The widespread adoption of AI shows that it has the ability to revolutionize nearly every business function. Managing the lighting design is no different!
Lighting and Artificial Intelligence
Innovative approaches to lighting design and control are commonplace in the lighting business. The industry has undergone significant transformation due to developments like the improvement of the light bulb and the advent of networked lighting components using protocols.
The potential for AI to be used in lighting management systems is exciting since it may have an effect on many different areas of the lighting life cycle.
Like auto-commissioning systems in the IT sector, a self-learning network of lighting components may communicate and set up without human interaction. The time required to activate new lighting installations will be reduced with the use of such a network.
An AI-based lighting system may optimize and adapt light settings depending on what it learns from seeing and measuring the interior environment.

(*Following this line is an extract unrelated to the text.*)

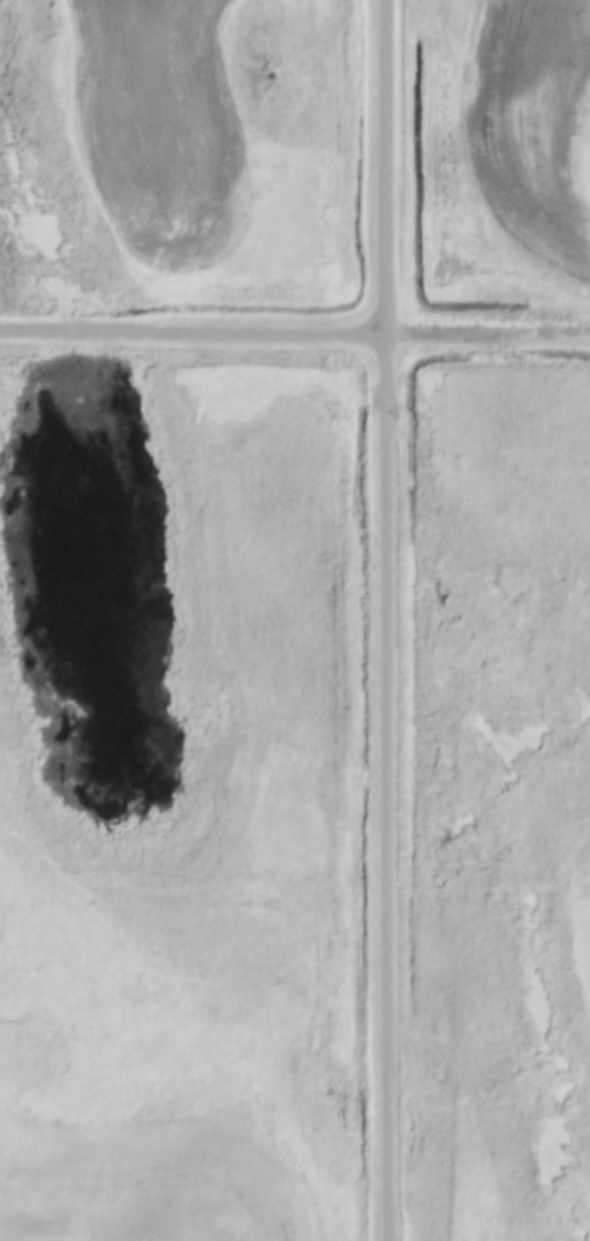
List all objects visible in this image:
road: (193, 330)
road: (488, 333)
road: (387, 620)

How to Benefit from AI Lighting
End-users and renters aren’t the only ones who can benefit from an AI-based lighting system; building owners and facilities managers may, too.

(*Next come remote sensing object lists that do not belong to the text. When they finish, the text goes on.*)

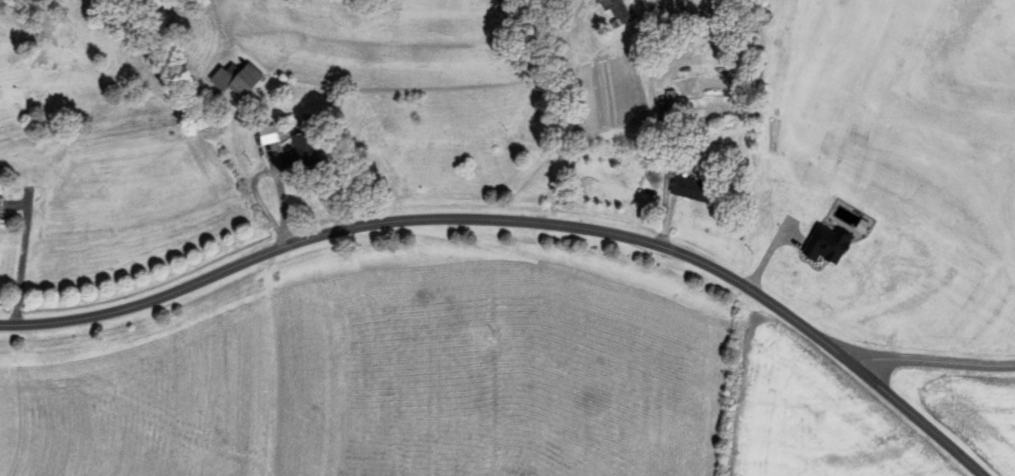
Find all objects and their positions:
building: (608, 11)
building: (232, 80)
building: (661, 104)
building: (262, 133)
building: (295, 152)
building: (684, 188)
road: (433, 217)
road: (23, 254)
road: (932, 359)
road: (916, 417)

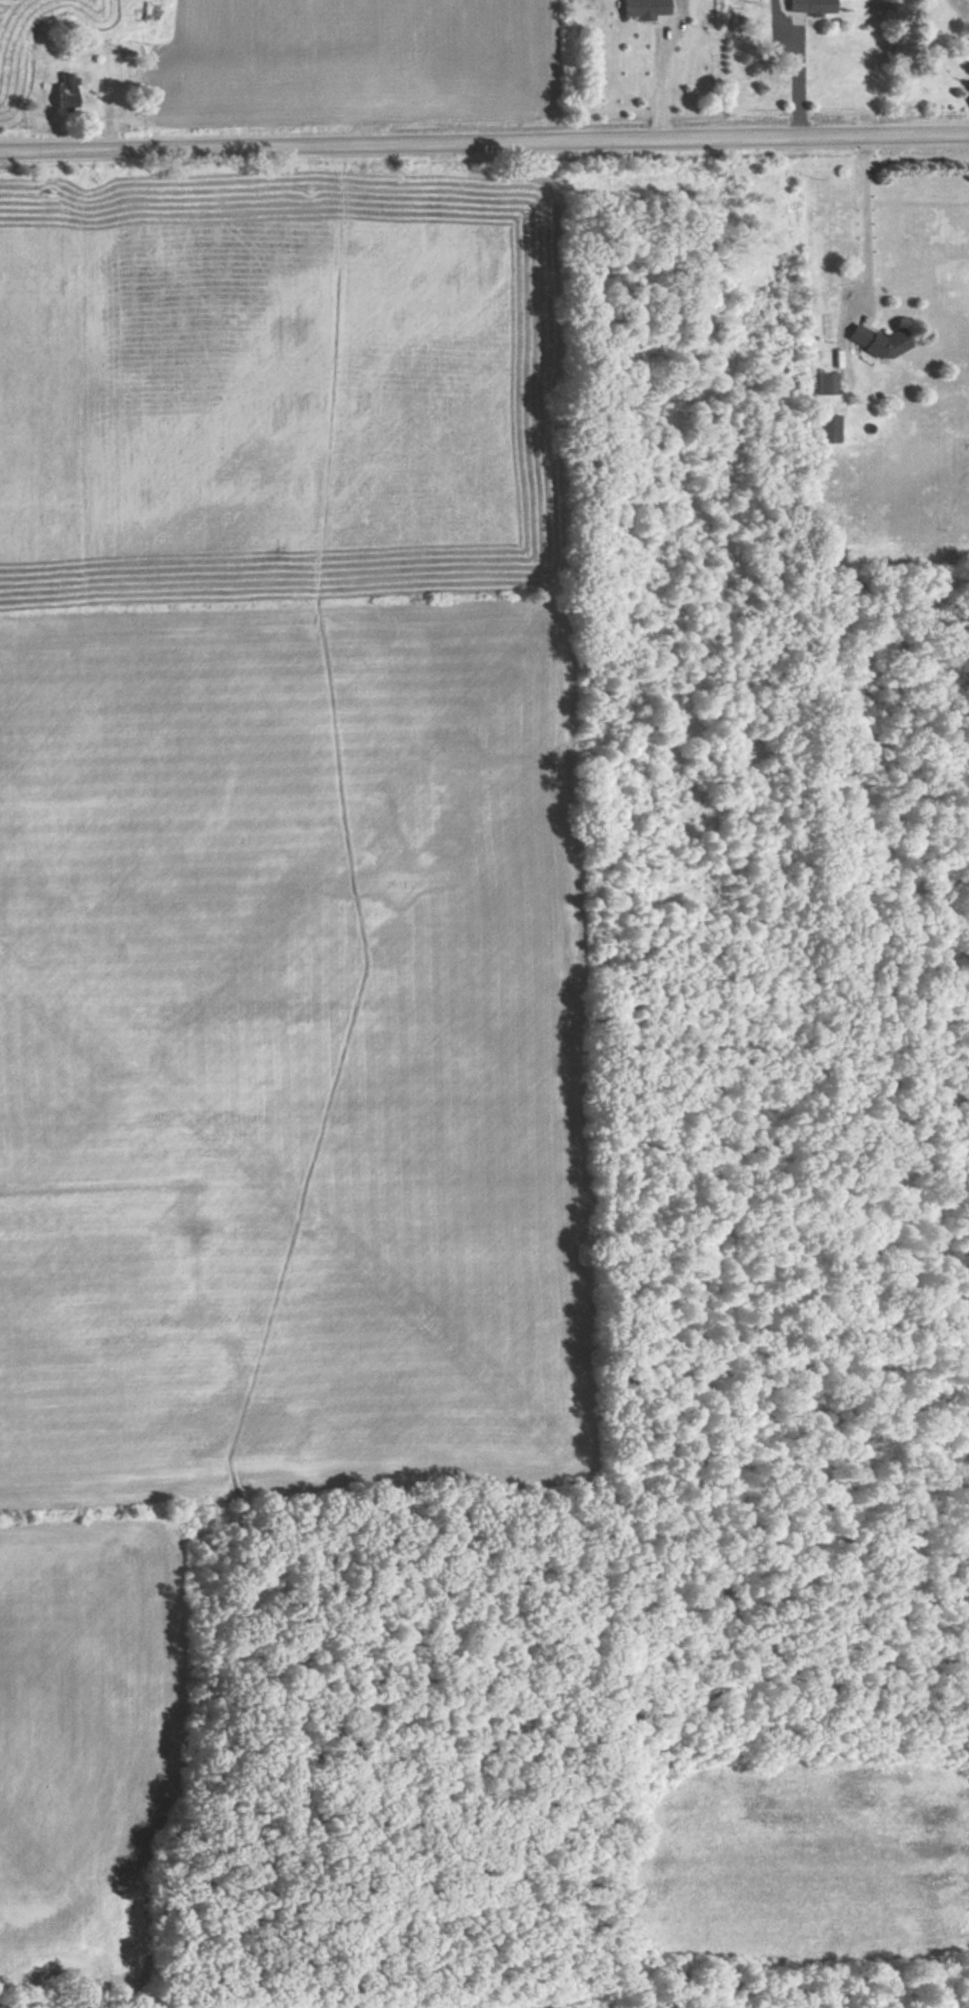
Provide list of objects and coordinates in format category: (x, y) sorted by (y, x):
building: (805, 6)
building: (639, 8)
road: (666, 63)
road: (798, 77)
building: (62, 91)
road: (484, 141)
road: (867, 221)
building: (876, 343)
building: (823, 382)
building: (822, 427)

Data is continually generated by a network of lighting components and saved on a dedicated server. Decisions can be made either locally, on the source component (such as a sensor), or remotely, on a server running the AI algorithm.

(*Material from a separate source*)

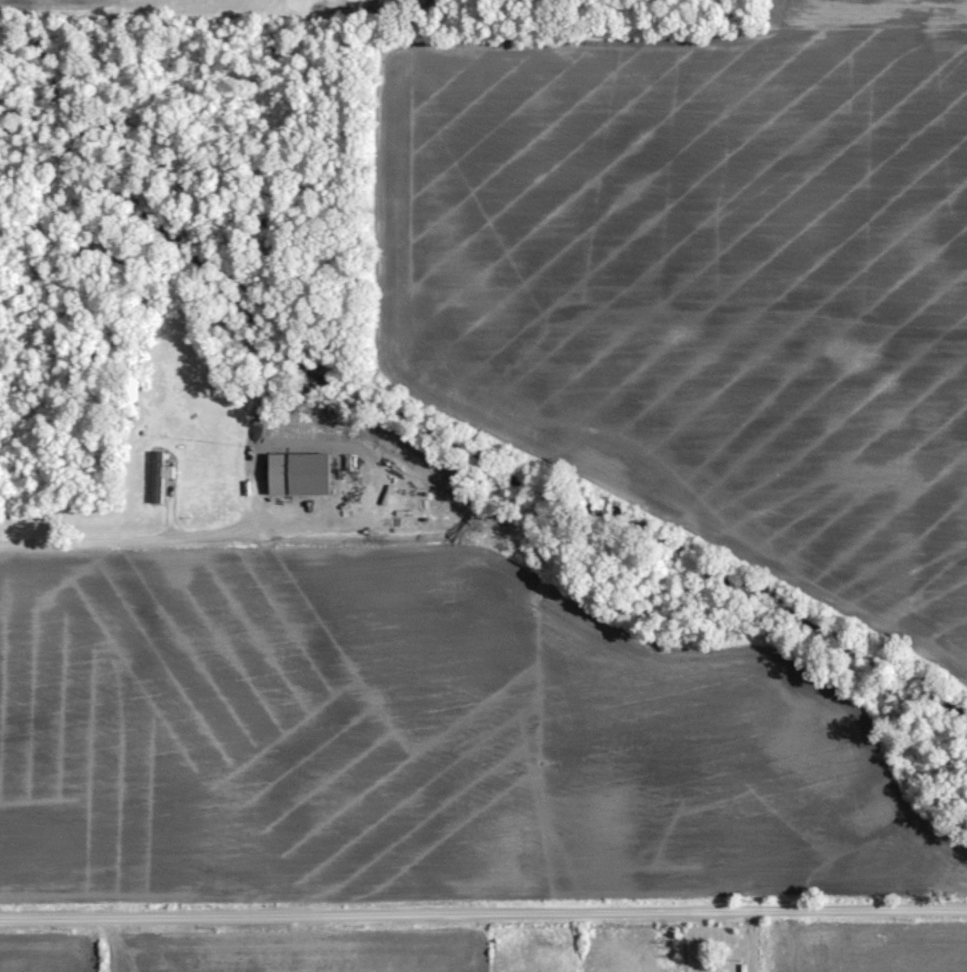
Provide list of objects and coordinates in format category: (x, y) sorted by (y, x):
building: (158, 472)
building: (299, 472)
road: (148, 535)
road: (483, 908)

The information gathered may also be used for various kinds of Building Management Systems (BMS), such as HVAC or entry control.
Smart Lights and Privacy
In spite of its many advantages, AI technology still has certain drawbacks.
The visual stream from AI-enhanced cameras may accurately detect occupancy and motion in a room or place, but doing so legally must respect individuals’ right to privacy. The slow pace at which AI is adopted is further hindered by the fact that people still have a lot to learn about the technology.
Thankfully, privacy problems are minimal when using artificially intelligent lighting because of the widespread usage of passive infrared (PIR) movement detection sensors. Intelligent lighting systems are used by many organizations because they are a proven and true method of enhancing the user experience, increasing employee comfort and productivity, and decreasing operational costs.
Implementations of AI for the control of lighting
Some of the current and prospective uses of AI in lighting are:
- Artificial design intelligence: Feed it a building model, and it will spit out a lighting plan. In the design phase, for instance, computers may be programmed to do tasks such as arranging office lighting, laying out circuitry, and optimizing systems. To do this, we need to define the project’s objectives and give it time to develop. Designs that would normally need human effort might be generated automatically. This may be used to quickly and efficiently address issues with IES lighting levels, building alignments, and similar concerns.
- Task efficiency enhancement. In structural engineering, for instance, this is already happening to reduce steel use. Simple, widely-used algorithms have been adapted for this purpose for decades.
- Robotics and other construction equipment can benefit from AI for process and quality control by comparing the final product to the original blueprints.
- Building systems may be operated in a way that mimics human judgment thanks to operational systems that can, for example, balance the need for light with the need for a clear view, regulate the temperature in a room, and so on.
The vast majority of these programs offer answers to issues that are systematic, sequential, or data-intensive in nature. Selling pre-packaged sets of such solutions may be compared to peddling “AI black boxes”; they are pre-configured modules that can be added to an existing lighting system to improve its performance. Artificial intelligence agents will have a hard time delivering black boxes that do sophisticated duties like intelligently applying human values; instead, they will do better if they provide basic energy management products or something. Cynicism is necessary to achieve AI at higher levels of lighting application. In other words, by taking measures that are likely to bring about the complex outcomes we seek (beauty, social activity, inclusiveness, etc.).